YOUR GOAL |
Could you transcribe every record below exactly as written, excluding the pictures?

(Page segmentation data)
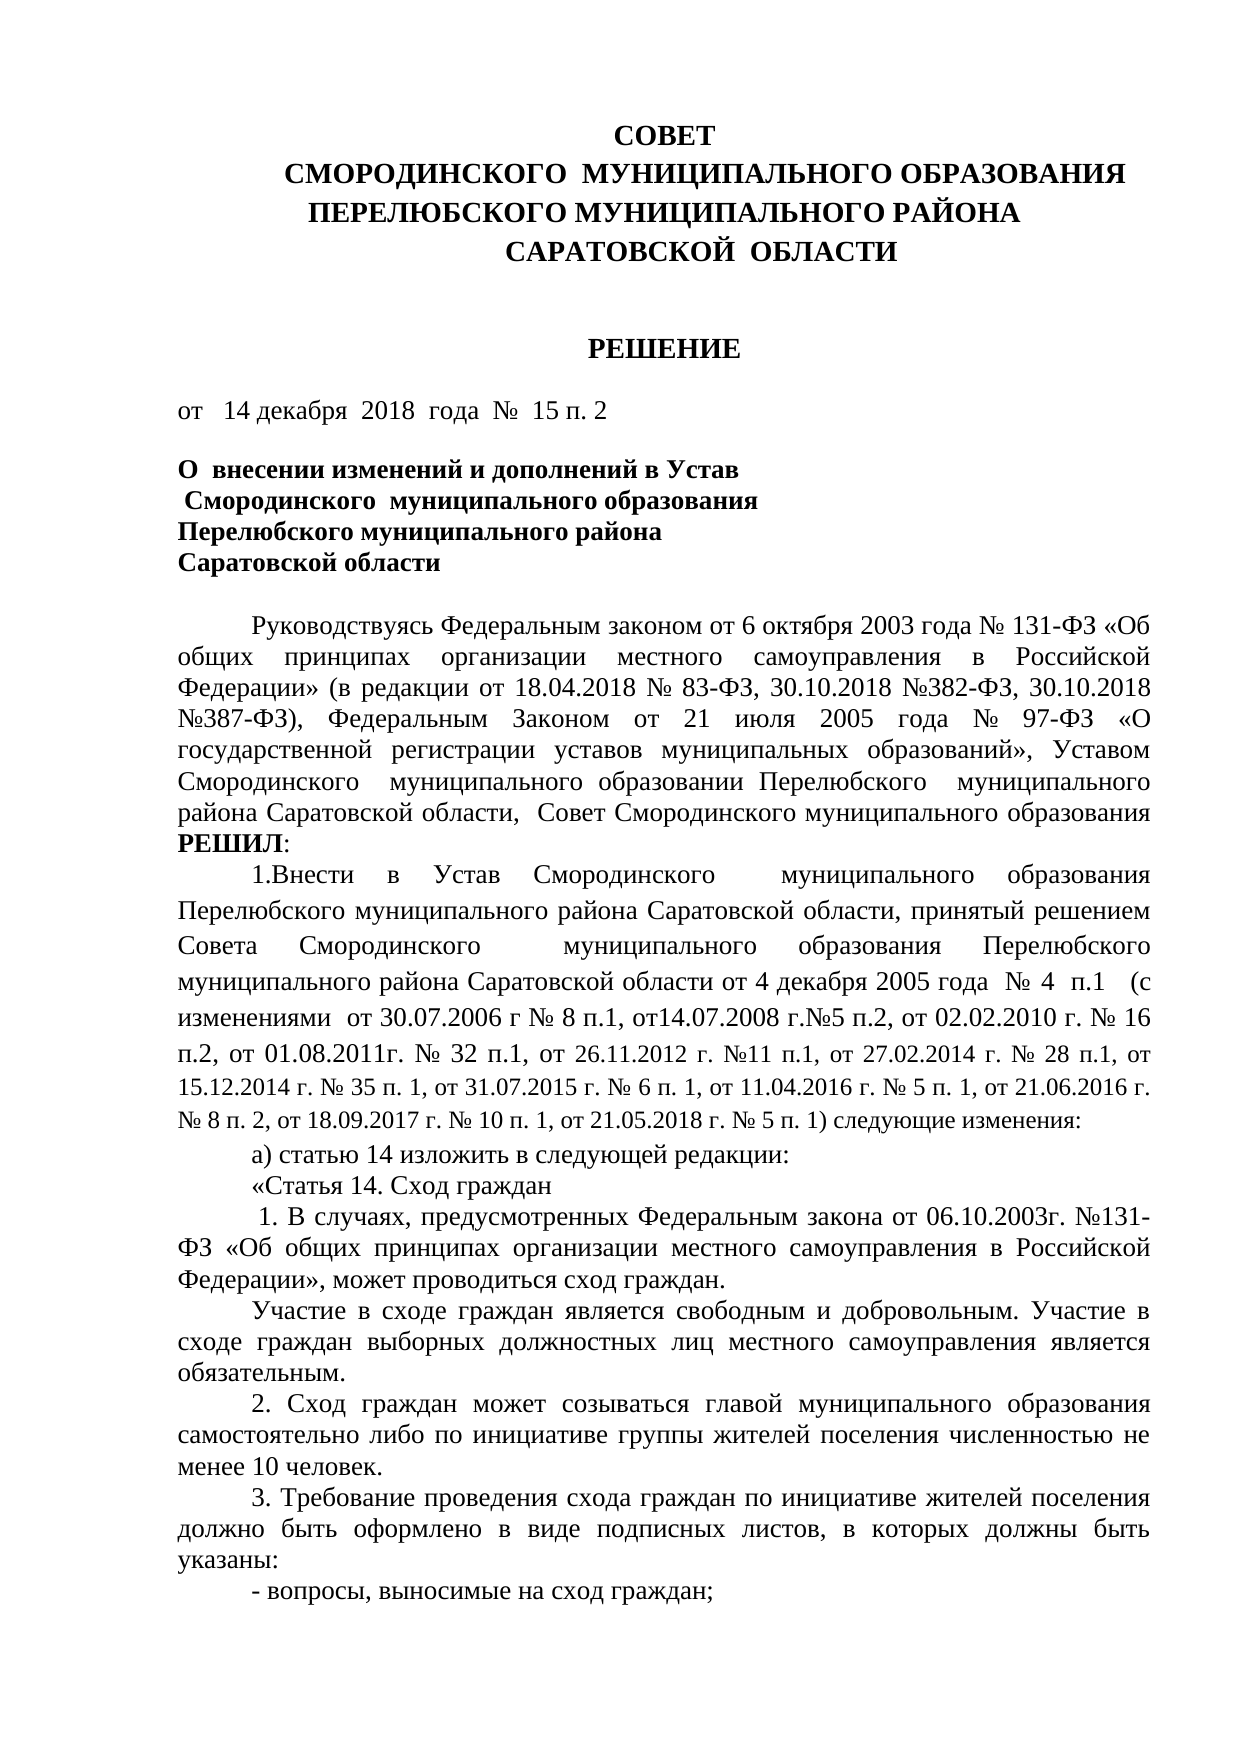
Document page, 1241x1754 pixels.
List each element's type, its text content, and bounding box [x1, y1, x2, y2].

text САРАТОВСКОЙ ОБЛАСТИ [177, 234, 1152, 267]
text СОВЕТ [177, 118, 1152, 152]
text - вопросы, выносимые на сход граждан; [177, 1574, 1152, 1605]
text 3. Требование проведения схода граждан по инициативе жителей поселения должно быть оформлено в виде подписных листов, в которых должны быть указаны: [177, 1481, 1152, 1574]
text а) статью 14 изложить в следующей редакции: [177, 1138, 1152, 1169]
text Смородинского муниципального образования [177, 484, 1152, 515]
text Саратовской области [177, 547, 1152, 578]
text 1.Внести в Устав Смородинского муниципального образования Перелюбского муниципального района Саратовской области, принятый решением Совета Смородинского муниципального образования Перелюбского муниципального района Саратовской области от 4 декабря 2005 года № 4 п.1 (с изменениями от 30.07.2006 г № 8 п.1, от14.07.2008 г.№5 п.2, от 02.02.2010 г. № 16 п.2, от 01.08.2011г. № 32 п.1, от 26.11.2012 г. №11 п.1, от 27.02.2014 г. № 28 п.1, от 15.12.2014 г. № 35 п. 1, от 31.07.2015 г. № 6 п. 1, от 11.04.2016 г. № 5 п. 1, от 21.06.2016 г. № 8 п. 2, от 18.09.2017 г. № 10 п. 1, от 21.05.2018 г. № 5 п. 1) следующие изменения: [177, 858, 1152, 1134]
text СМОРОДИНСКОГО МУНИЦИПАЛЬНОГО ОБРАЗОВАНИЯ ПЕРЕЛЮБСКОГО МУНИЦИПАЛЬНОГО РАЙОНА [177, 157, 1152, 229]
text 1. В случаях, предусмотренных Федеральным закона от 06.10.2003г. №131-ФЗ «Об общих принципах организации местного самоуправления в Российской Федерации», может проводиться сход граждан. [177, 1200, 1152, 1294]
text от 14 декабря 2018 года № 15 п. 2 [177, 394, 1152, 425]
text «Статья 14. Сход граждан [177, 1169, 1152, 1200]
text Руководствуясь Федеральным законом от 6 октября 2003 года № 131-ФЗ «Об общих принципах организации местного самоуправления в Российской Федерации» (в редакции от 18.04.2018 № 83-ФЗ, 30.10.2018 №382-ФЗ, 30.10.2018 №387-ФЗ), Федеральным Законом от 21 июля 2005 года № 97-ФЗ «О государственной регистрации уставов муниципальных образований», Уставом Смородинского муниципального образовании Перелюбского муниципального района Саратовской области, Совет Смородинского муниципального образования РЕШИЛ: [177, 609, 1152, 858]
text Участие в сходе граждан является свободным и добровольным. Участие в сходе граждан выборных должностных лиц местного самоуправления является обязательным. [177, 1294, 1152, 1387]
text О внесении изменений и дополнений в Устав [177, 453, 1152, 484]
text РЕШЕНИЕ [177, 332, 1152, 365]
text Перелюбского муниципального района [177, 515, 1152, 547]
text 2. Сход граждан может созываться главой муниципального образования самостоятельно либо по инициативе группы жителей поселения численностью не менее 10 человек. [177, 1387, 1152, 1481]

RESPONSE TO THE EXERCISE |
Document page, 1241x1754 pixels.
List each element's type, its text content, and bounding box [x1, y1, x2, y2].

text САРАТОВСКОЙ ОБЛАСТИ [177, 234, 1152, 267]
text СОВЕТ [177, 118, 1152, 152]
text - вопросы, выносимые на сход граждан; [177, 1574, 1152, 1605]
text 3. Требование проведения схода граждан по инициативе жителей поселения должно быть оформлено в виде подписных листов, в которых должны быть указаны: [177, 1481, 1152, 1574]
text а) статью 14 изложить в следующей редакции: [177, 1138, 1152, 1169]
text Смородинского муниципального образования [177, 484, 1152, 515]
text Саратовской области [177, 547, 1152, 578]
text 1.Внести в Устав Смородинского муниципального образования Перелюбского муниципального района Саратовской области, принятый решением Совета Смородинского муниципального образования Перелюбского муниципального района Саратовской области от 4 декабря 2005 года № 4 п.1 (с изменениями от 30.07.2006 г № 8 п.1, от14.07.2008 г.№5 п.2, от 02.02.2010 г. № 16 п.2, от 01.08.2011г. № 32 п.1, от 26.11.2012 г. №11 п.1, от 27.02.2014 г. № 28 п.1, от 15.12.2014 г. № 35 п. 1, от 31.07.2015 г. № 6 п. 1, от 11.04.2016 г. № 5 п. 1, от 21.06.2016 г. № 8 п. 2, от 18.09.2017 г. № 10 п. 1, от 21.05.2018 г. № 5 п. 1) следующие изменения: [177, 858, 1152, 1134]
text СМОРОДИНСКОГО МУНИЦИПАЛЬНОГО ОБРАЗОВАНИЯ ПЕРЕЛЮБСКОГО МУНИЦИПАЛЬНОГО РАЙОНА [177, 157, 1152, 229]
text 1. В случаях, предусмотренных Федеральным закона от 06.10.2003г. №131-ФЗ «Об общих принципах организации местного самоуправления в Российской Федерации», может проводиться сход граждан. [177, 1200, 1152, 1294]
text от 14 декабря 2018 года № 15 п. 2 [177, 394, 1152, 425]
text «Статья 14. Сход граждан [177, 1169, 1152, 1200]
text Руководствуясь Федеральным законом от 6 октября 2003 года № 131-ФЗ «Об общих принципах организации местного самоуправления в Российской Федерации» (в редакции от 18.04.2018 № 83-ФЗ, 30.10.2018 №382-ФЗ, 30.10.2018 №387-ФЗ), Федеральным Законом от 21 июля 2005 года № 97-ФЗ «О государственной регистрации уставов муниципальных образований», Уставом Смородинского муниципального образовании Перелюбского муниципального района Саратовской области, Совет Смородинского муниципального образования РЕШИЛ: [177, 609, 1152, 858]
text Участие в сходе граждан является свободным и добровольным. Участие в сходе граждан выборных должностных лиц местного самоуправления является обязательным. [177, 1294, 1152, 1387]
text О внесении изменений и дополнений в Устав [177, 453, 1152, 484]
text РЕШЕНИЕ [177, 332, 1152, 365]
text Перелюбского муниципального района [177, 515, 1152, 547]
text 2. Сход граждан может созываться главой муниципального образования самостоятельно либо по инициативе группы жителей поселения численностью не менее 10 человек. [177, 1387, 1152, 1481]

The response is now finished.